Охваченная ужасом, Элинор не расслышала, о чем шла речь дальше. А когда снова смогла воспринимать окружающее, то услышала слова королевы:

– Я бы предпочла, чтобы ты выбрал другую, но если Беренгария Наваррская устраивает тебя, я с радостью приму ее в свое сердце.

– Да, но это еще терпит. Сначала я должен придумать, как спасти владения Элоиз.

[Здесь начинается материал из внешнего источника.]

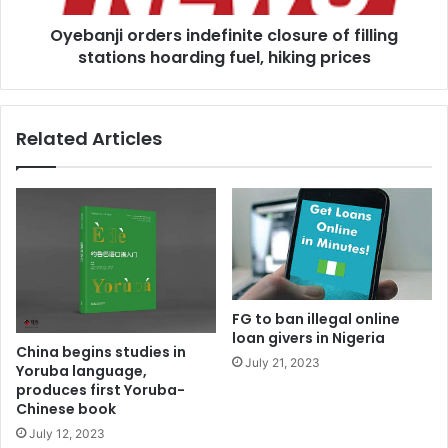
fuel,
Oyebanji orders indefinite closure of filling
hiking
prices
stations hoarding fuel, hiking prices
Related Articles
FG to ban illegal online
loan givers in Nigeria
China begins studies in
July 21, 2023
Yoruba language,
produces first Yoruba-
Chinese book
July 12, 2023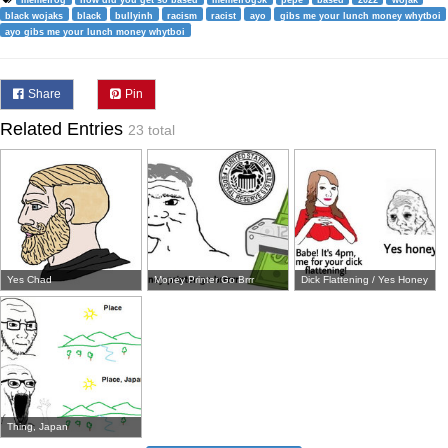
black wojaks
black
bullyinh
racism
racist
ayo
gibs me your lunch money whytboi
ayo gibs me your lunch money whytboi
Share
Pin
Related Entries
23 total
Yes Chad
Money Printer Go Brrr
Dick Flattening / Yes Honey
Thing, Japan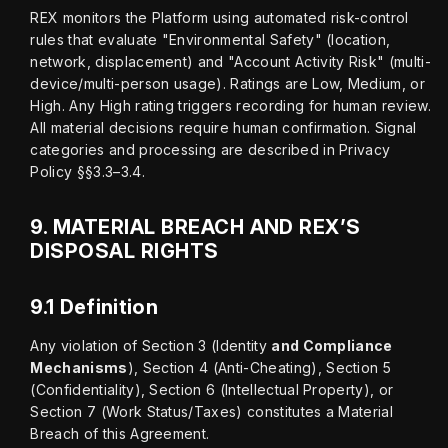
REX monitors the Platform using automated risk-control 
rules that evaluate "Environmental Safety" (location, 
network, displacement) and "Account Activity Risk" (multi-
device/multi-person usage). Ratings are Low, Medium, or 
High. Any High rating triggers recording for human review. 
All material decisions require human confirmation. Signal 
categories and processing are described in Privacy 
Policy §§3.3–3.4.
9.
MATERIAL BREACH AND REX’S
DISPOSAL RIGHTS
9.1 Definition
Any violation of Section 3 (Identity 
and Compliance 
Mechanisms
), Section 4 (Anti-Cheating), Section 5 
(Confidentiality), Section 6 (Intellectual Property), or 
Section 7 (Work Status/Taxes) constitutes a Material 
Breach of this Agreement.
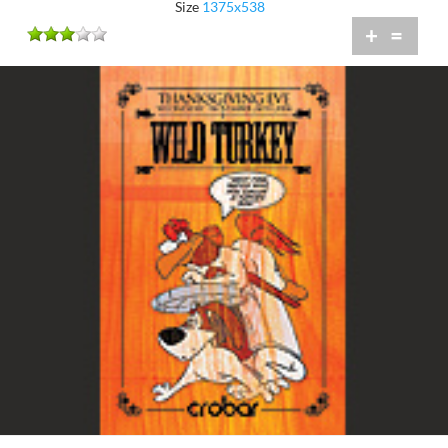
Size
1375x538
+
=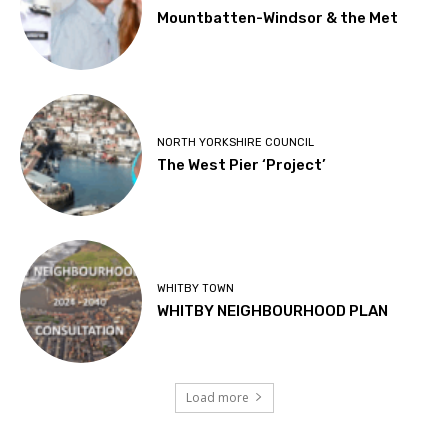
Mountbatten-Windsor & the Met
NORTH YORKSHIRE COUNCIL
The West Pier ‘Project’
WHITBY TOWN
WHITBY NEIGHBOURHOOD PLAN
Load more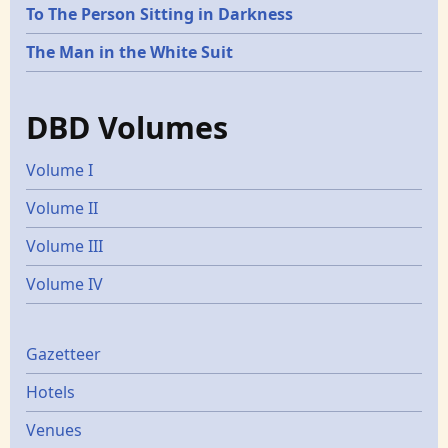
To The Person Sitting in Darkness
The Man in the White Suit
DBD Volumes
Volume I
Volume II
Volume III
Volume IV
Gazetters
Gazetteer
Hotels
Venues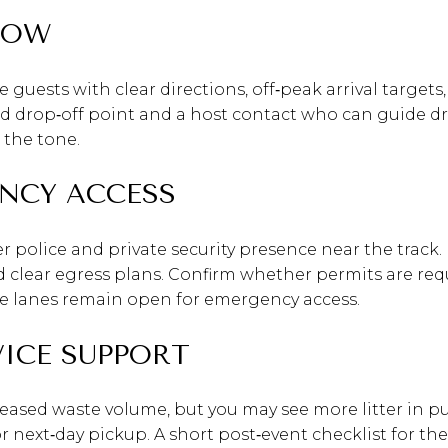
LOW
e guests with clear directions, off‑peak arrival target
d drop‑off point and a host contact who can guide dri
 the tone.
NCY ACCESS
 police and private security presence near the track. 
d clear egress plans. Confirm whether permits are req
ire lanes remain open for emergency access.
VICE SUPPORT
eased waste volume, but you may see more litter in pub
or next‑day pickup. A short post‑event checklist for t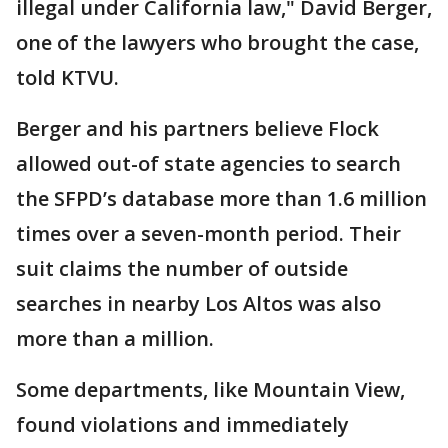
illegal under California law," David Berger,
one of the lawyers who brought the case,
told KTVU.
Berger and his partners believe Flock
allowed out-of state agencies to search
the SFPD’s database more than 1.6 million
times over a seven-month period. Their
suit claims the number of outside
searches in nearby Los Altos was also
more than a million.
Some departments, like Mountain View,
found violations and immediately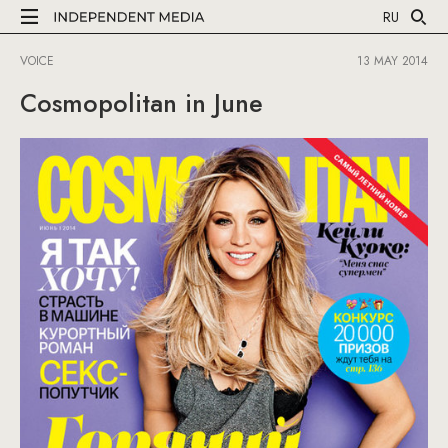
RU
VOICE
13 MAY 2014
Cosmopolitan in June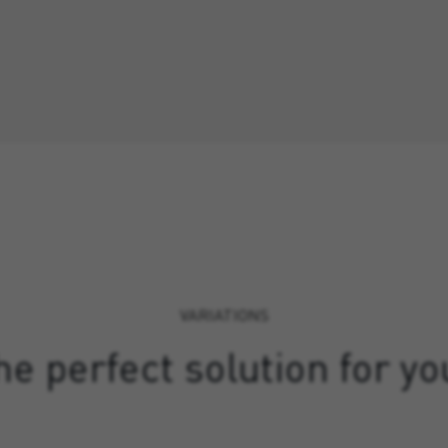
VARIATIONS
e perfect solution for yo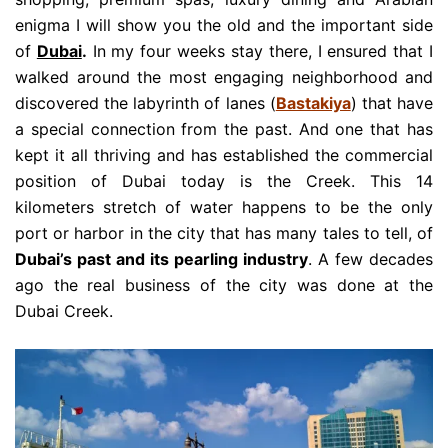
enigma I will show you the old and the important side
of
Dubai
.
In my four weeks stay there, I ensured that I
walked around the most engaging neighborhood and
discovered the labyrinth of lanes (
Bastakiya
) that have
a special connection from the past. And one that has
kept it all thriving and has established the commercial
position of Dubai today is the Creek. This 14
kilometers stretch of water happens to be the only
port or harbor in the city that has many tales to tell, of
Dubai’s past and its pearling industry
. A few decades
ago the real business of the city was done at the
Dubai Creek.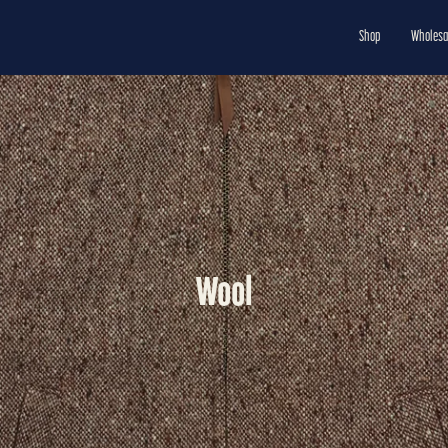
Shop
Wholesa
Wool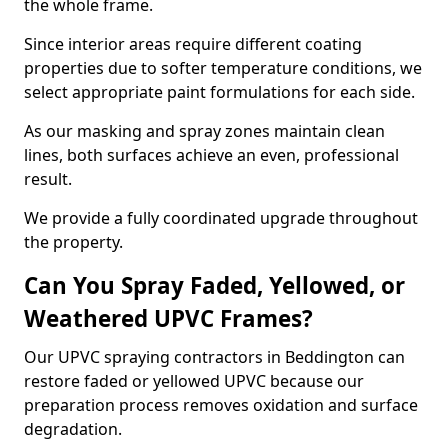
the whole frame.
Since interior areas require different coating
properties due to softer temperature conditions, we
select appropriate paint formulations for each side.
As our masking and spray zones maintain clean
lines, both surfaces achieve an even, professional
result.
We provide a fully coordinated upgrade throughout
the property.
Can You Spray Faded, Yellowed, or
Weathered UPVC Frames?
Our UPVC spraying contractors in Beddington can
restore faded or yellowed UPVC because our
preparation process removes oxidation and surface
degradation.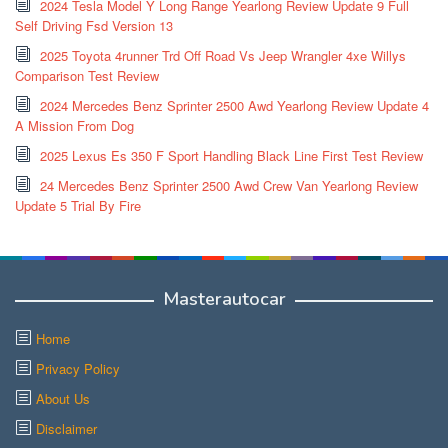
2024 Tesla Model Y Long Range Yearlong Review Update 9 Full
Self Driving Fsd Version 13
2025 Toyota 4runner Trd Off Road Vs Jeep Wrangler 4xe Willys
Comparison Test Review
2024 Mercedes Benz Sprinter 2500 Awd Yearlong Review Update 4
A Mission From Dog
2025 Lexus Es 350 F Sport Handling Black Line First Test Review
24 Mercedes Benz Sprinter 2500 Awd Crew Van Yearlong Review
Update 5 Trial By Fire
Masterautocar
Home
Privacy Policy
About Us
Disclaimer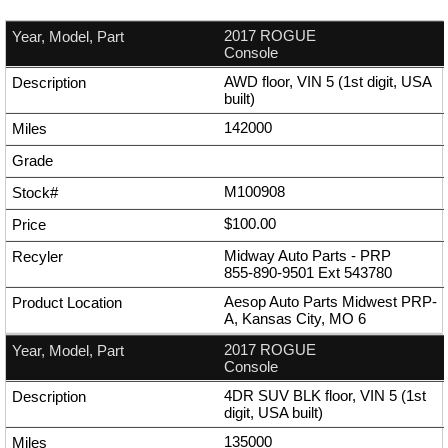
2017 ROGUE
Console
AWD floor, VIN 5 (1st digit, USA
built)
142000
M100908
$100.00
Midway Auto Parts - PRP
855-890-9501
Ext
543780
Aesop Auto Parts Midwest PRP-
A, Kansas City, MO 6
2017 ROGUE
Console
4DR SUV BLK floor, VIN 5 (1st
digit, USA built)
135000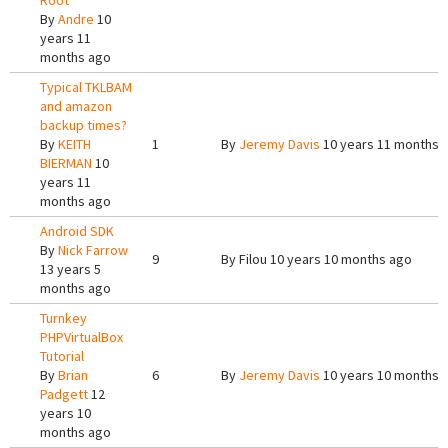
Root
By
Andre
10
years 11
months ago
Typical TKLBAM
and amazon
backup times?
By
KEITH
1
By
Jeremy Davis
10 years 11 months 
BIERMAN
10
years 11
months ago
Android SDK
By
Nick Farrow
9
By
Filou
10 years 10 months ago
13 years 5
months ago
Turnkey
PHPVirtualBox
Tutorial
By
Brian
6
By
Jeremy Davis
10 years 10 months 
Padgett
12
years 10
months ago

– Снова отговорки, Ричард?

– Я дал слово и не отступлю.

Король был рассержен. После небольшой паузы, как будто взвесив свои же слова, он добавил:

– Правда, это не отговорки. Она мне действительно нравится. Как только Филипп будет вне пределов Франции и не сможет силой вернуть то, что принадлежит Элоиз, я возьму Беренгарию в жены.– Он снова помолчал.– Матушка, мы уже слишком долго беседуем одни. Мне лучше удалиться.

Элинор покрылась холодным потом: ведь как только Ричард уйдет, королева может проследовать во внутренние покои. Не в силах что-либо изменить, она придвинула свой стул к столу и, положив голову на сложенные на столе руки, сделала вид, будто спит. Притворство это никого бы не обмануло, так как от ужаса и отвращения ее просто трясло. Дрожа и тяжело дыша, Элинор вряд ли могла бы провести кого-либо, тем более королеву, которая видела ее насквозь.

Минуты, показавшиеся Элинор вечностью, прошли. Наконец, она услышала звон серебряного колокольчика и зашептала молитву: спальные покои королевы были в противоположной стороне, и если королева призвала своих фрейлин, чтобы ей помогли переодеться, или если она пожелала отдохнуть, то все обошлось. Если же она вызывала клерка или саму Элинор, чтобы продиктовать…

Элинор поторопилась прогнать эту мысль из суеверного страха, что она передастся самой королеве. «Она немолода, – думала Элинор, – прошлой ночью она поздно легла и утром рано встала. Она долго ехала верхом, взволнована встречей с сыном, которого не видела шестнадцать или семнадцать лет, у нее с ним был трудный разговор. Она не могла не устать». Наконец, Элинор была вознаграждена.

– Я желаю немного отдохнуть, – сказала королева кому-то, кто явился на ее зов.– Прошу меня беспокоить только в том случае, если король или Джон пожелают меня видеть.

Послышались шаги, затем наступила тишина. Элинор немного выждала, затем прокралась вдоль стены и заглянула в комнату. Там никого не было, и она на цыпочках буквально полетела к выходу. Но со стороны спальни послышались шаги, а до двери еще было так далеко. Что делать? Но Элинор не растерялась: она остановилась и, быстро повернувшись, размеренным шагом пошла во внутренние покои, как если бы она только что вошла в комнату.